#### Supplied text
---------------

Dear St. Andrew’s Family,
In Advent, we kept returning to one simple, world-changing name: Emmanuel—“God-with-us.” Not God-above-us, not God-beyond-us, not God-for-us-in-the-abstract, but God with us: present, near, and personally involved in the real texture of human life.
That’s what Christmas dares to proclaim.
One of the gifts of our assigned Christmas lectionary is that it lets us see what this means from three angles at once.
First, we hear the familiar story in Luke: the journey, the crowded town, the ordinary animals and feeding trough, the angels singing in the night sky, and shepherds who become the first witnesses. It’s a story with dirt under its fingernails and its breath visible in the chilly air. God arrives not in a protected, curated, “perfect” setting, but in a place where people are tired, overstretched, and trying to make do. That is exactly where the “good news of great joy” lands.
Then we hear Isaiah proclaiming hope with the confidence of a messenger running over the hills: peace is possible; God is acting; salvation is not a fantasy. Isaiah’s Christmas promise is not sentimental. It is sturdy and concrete. It’s for people who know what it means to wait, to worry, to wonder if the world can really be made right. Isaiah insists: God has not forgotten us. God is coming. God’s joy is not a denial of what hurts; it’s the beginning of what heals.
And finally, we hear John—no manger scene, no shepherds—just the grand announcement: “In the beginning was the Word… and the Word became flesh and lived among us.” John’s word takes us all the way back to the Word in creation, and says, in effect: the God who said “Let there be light” has stepped into our darkness personally. Not as an idea, not as a distant force, but as a living, breathing human life. Emmanuel.
So here is the heart of my Christmas message to you: Whatever this season holds for you, remember God is with you in it.
If Christmas is joyful for you this year—if your home is full, if your table is lively, if you feel the warmth of love and belonging—then rejoice, and know that your joy is not shallow or accidental. Joy is a holy sign. God is with you.

---------------

#### Problem statement
In the Christmas letter above, who become the first witnesses in the story from Luke?

---------------

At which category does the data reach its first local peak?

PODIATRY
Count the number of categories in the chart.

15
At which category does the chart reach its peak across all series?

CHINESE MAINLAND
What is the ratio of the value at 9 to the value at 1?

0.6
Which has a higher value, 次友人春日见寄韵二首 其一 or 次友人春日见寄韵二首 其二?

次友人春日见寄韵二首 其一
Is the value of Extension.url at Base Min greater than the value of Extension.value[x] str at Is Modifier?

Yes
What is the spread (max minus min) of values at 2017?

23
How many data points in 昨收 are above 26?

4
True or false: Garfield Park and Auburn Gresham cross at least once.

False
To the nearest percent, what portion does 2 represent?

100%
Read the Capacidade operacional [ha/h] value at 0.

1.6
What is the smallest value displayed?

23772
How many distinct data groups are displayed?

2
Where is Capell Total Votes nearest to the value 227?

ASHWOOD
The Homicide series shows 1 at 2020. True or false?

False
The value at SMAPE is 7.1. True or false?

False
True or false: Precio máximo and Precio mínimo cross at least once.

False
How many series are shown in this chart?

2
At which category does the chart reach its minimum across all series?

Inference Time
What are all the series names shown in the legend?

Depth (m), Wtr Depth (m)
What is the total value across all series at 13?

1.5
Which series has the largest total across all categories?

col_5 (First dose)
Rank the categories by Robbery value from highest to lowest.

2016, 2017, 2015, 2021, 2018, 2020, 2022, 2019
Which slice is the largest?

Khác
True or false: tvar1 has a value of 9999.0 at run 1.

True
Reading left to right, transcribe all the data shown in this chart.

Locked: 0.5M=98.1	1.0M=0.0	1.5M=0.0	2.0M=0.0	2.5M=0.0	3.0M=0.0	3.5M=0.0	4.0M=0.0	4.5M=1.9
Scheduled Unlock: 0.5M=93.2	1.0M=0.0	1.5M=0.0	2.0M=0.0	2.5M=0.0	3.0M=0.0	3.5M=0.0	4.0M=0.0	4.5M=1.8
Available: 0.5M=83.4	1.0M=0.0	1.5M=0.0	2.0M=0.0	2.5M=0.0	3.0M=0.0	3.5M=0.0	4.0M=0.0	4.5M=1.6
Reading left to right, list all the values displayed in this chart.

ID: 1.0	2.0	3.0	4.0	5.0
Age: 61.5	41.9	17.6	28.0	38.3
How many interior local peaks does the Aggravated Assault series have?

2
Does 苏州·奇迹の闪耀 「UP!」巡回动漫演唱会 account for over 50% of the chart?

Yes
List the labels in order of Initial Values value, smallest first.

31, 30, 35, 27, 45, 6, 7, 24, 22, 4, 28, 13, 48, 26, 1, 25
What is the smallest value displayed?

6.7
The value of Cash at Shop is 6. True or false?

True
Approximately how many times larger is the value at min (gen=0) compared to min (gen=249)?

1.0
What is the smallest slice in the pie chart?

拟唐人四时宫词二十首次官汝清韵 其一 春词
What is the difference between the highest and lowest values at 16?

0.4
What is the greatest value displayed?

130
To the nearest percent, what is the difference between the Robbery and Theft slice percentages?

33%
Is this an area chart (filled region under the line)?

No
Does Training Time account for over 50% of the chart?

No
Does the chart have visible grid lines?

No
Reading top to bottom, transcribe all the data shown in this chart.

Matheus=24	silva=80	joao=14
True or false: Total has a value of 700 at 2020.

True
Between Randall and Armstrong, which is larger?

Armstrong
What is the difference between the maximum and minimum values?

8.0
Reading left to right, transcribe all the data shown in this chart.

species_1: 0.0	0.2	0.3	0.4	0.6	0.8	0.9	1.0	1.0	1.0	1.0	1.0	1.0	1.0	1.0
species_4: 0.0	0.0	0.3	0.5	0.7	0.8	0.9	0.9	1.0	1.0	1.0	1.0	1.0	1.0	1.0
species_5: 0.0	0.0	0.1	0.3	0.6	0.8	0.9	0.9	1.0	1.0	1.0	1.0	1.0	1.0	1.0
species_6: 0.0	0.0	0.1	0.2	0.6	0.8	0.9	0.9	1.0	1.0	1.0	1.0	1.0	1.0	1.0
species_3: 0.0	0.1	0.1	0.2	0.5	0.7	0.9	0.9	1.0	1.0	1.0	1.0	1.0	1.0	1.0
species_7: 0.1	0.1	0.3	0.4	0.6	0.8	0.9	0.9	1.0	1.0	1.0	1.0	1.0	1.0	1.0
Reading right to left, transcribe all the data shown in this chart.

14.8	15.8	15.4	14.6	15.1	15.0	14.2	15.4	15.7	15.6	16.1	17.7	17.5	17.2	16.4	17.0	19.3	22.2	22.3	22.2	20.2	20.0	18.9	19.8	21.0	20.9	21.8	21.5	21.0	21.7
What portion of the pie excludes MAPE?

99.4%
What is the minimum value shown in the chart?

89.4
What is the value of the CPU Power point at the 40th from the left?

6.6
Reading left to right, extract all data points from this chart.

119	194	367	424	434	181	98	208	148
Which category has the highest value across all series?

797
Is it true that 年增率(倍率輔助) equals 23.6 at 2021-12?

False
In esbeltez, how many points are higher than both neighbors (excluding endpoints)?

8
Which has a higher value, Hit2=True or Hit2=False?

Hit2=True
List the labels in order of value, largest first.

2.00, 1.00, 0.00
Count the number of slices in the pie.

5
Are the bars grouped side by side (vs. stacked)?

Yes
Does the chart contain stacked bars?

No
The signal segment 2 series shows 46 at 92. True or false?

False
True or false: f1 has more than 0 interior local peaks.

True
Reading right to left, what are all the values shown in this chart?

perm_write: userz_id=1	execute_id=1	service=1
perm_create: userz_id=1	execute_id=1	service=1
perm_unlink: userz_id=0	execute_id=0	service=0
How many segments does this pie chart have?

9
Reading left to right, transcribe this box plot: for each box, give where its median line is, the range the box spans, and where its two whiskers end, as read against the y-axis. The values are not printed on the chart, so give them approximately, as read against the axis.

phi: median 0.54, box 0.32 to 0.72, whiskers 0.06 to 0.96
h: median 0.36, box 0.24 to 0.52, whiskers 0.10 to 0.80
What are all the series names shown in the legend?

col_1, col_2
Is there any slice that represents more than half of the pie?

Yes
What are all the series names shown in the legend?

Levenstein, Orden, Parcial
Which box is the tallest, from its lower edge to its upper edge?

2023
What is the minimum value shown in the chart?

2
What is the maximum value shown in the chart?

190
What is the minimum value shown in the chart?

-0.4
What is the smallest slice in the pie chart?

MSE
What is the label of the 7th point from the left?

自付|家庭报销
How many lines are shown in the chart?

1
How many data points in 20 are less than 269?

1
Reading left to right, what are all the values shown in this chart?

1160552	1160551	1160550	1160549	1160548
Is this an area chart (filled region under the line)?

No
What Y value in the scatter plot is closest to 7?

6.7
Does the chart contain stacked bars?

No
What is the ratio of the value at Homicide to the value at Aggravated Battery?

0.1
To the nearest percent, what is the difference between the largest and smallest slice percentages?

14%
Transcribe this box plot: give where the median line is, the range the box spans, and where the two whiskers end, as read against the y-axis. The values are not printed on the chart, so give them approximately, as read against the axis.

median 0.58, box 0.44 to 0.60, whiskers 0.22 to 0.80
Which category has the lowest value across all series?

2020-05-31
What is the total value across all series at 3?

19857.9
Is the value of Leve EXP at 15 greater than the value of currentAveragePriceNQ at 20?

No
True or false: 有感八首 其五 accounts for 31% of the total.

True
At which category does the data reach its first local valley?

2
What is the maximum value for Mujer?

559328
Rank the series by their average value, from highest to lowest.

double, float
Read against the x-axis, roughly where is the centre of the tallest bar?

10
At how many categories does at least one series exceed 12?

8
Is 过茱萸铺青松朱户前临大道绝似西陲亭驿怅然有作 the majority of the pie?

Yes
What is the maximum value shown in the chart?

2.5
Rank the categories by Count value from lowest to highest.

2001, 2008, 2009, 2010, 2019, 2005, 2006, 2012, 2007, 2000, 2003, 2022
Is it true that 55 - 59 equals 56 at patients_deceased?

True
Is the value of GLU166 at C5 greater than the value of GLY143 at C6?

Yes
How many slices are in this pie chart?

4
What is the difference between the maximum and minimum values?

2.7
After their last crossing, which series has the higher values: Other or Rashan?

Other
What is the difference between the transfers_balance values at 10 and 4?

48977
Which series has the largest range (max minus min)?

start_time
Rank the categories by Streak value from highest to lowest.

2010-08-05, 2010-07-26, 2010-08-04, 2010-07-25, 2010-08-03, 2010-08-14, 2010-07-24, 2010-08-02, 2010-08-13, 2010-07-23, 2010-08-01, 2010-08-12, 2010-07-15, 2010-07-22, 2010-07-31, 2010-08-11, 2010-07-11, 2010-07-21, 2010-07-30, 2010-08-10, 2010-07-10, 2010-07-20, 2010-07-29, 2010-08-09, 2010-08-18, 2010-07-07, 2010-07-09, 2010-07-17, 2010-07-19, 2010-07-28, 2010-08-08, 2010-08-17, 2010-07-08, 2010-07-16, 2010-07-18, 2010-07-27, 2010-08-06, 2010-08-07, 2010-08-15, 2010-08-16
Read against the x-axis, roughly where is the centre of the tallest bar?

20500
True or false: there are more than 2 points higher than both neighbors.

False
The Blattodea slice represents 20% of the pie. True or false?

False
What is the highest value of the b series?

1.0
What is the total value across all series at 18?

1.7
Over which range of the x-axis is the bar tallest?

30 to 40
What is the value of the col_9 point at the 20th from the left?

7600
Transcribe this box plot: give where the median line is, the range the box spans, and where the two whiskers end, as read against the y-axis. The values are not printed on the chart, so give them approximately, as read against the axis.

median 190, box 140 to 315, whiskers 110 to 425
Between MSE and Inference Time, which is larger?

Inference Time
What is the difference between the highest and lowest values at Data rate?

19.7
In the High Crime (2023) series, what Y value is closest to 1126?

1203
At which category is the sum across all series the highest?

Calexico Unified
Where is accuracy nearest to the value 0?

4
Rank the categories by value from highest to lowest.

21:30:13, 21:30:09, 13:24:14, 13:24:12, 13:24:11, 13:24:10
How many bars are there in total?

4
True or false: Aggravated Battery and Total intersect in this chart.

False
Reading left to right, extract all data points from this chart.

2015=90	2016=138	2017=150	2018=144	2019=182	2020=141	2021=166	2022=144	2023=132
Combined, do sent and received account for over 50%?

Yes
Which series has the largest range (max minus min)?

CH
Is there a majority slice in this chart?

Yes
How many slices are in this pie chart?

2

---------------

#### Task answer
The shepherds.